The next Chrysler 300 could be front-wheel drive


Fiat-Chrysler’s CEO, Sergio Marchionne, has thrown a cat among the pigeons this week at an event at the automaker’s Windsor, Ontario plant. Chrysler’s 300 could switch from its current rear-drive layout to a front-drive-based architecture shared with the new Pacifica minivan. The current model 300, which is loosely based on an old Mercedes-Benz platform, is due for replacement sometime beyond 2019.

We know that the Dodge Charger, the 300’s mechanical twin, would also be replaced around the same time, but reports differ on whether or not it would get a version of Fiat-Chrysler’s newest rear-drive platform, the one that underpins the Alfa Romeo Giulia. Financially it certainly makes some sense to borrow the Pacifica’s front-drive platform to the 300, due to greater economies of scale, and it would also lighten the sedan thereby improving its fuel efficiency. But it would also pretty much kill any possibility that the big Chrysler keeps its V8 engine option. Which brings us back to the Giulia’s rear-drive platform, which could enable Chrysler to keep the 300’s V8 power.

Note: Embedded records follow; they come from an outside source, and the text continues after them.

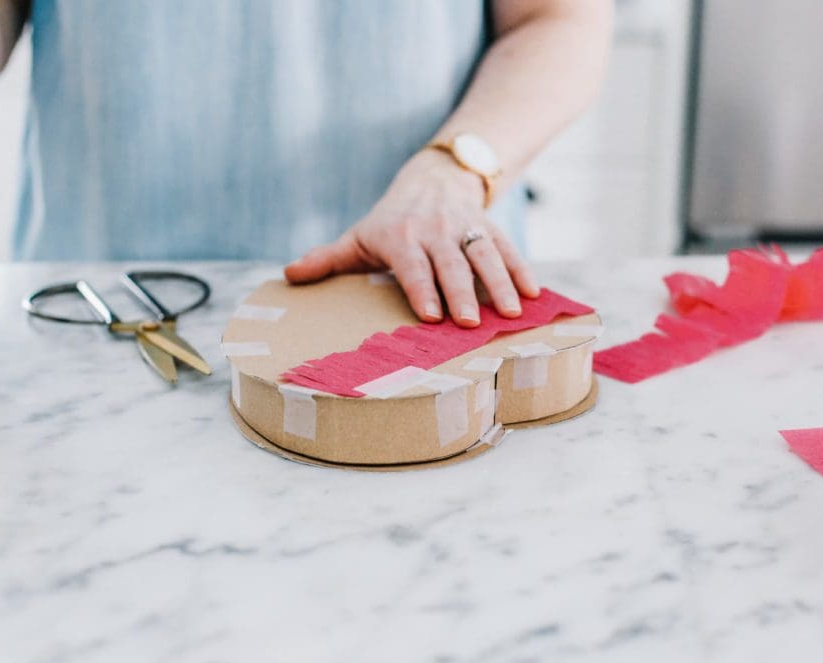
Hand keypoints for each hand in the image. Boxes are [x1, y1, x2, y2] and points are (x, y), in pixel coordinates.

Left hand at [284, 149, 538, 327]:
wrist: (432, 179)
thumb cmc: (389, 221)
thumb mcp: (358, 237)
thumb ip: (327, 259)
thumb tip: (288, 275)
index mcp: (400, 236)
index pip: (412, 265)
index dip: (421, 289)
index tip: (430, 314)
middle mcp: (435, 230)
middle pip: (451, 263)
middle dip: (463, 292)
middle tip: (471, 323)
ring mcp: (465, 228)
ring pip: (485, 254)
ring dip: (501, 283)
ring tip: (512, 313)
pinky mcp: (489, 227)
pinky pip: (508, 248)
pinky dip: (522, 269)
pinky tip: (535, 294)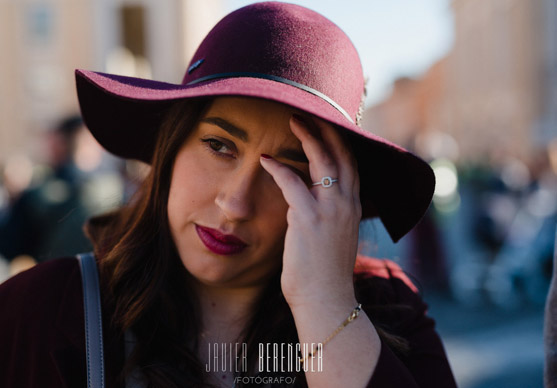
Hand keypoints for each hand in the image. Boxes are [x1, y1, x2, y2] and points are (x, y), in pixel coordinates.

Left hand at [259, 115, 361, 308]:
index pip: (351, 164)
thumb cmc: (322, 274)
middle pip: (342, 154)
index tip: (326, 122)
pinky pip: (293, 184)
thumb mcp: (331, 238)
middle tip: (307, 111)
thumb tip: (308, 202)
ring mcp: (331, 211)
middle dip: (326, 128)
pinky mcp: (310, 220)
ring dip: (307, 137)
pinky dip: (279, 168)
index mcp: (353, 208)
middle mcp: (347, 204)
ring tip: (292, 120)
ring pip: (323, 161)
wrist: (326, 300)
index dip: (340, 141)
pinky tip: (265, 159)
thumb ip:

Next to issues of image, Fiat-Chrysler faces a few challenges in transitioning its full-size cars to a front-drive platform, namely where to built such vehicles. Today, the rear-drive 300 and its Dodge siblings are assembled at the automaker’s aging Brampton, Ontario plant. According to Automotive News, modernizing the Brampton facility could cost $1 billion, a potentially necessary step given that the Windsor plant where the Pacifica is built likely won’t have the capacity to also build a sedan. Marchionne did mention that, as soon as the outgoing Dodge Caravan is phased out of production, Windsor would have room for another product, but that most likely will be the full-size, three-row crossover (also built on the Pacifica platform) due in Chrysler showrooms around 2018. At this point, FCA seems unsure how to proceed with the 300 and its related Dodge products—a task no doubt made more difficult by the fact that the market for large sedans is in decline.

We wouldn’t be surprised to see them fade away altogether.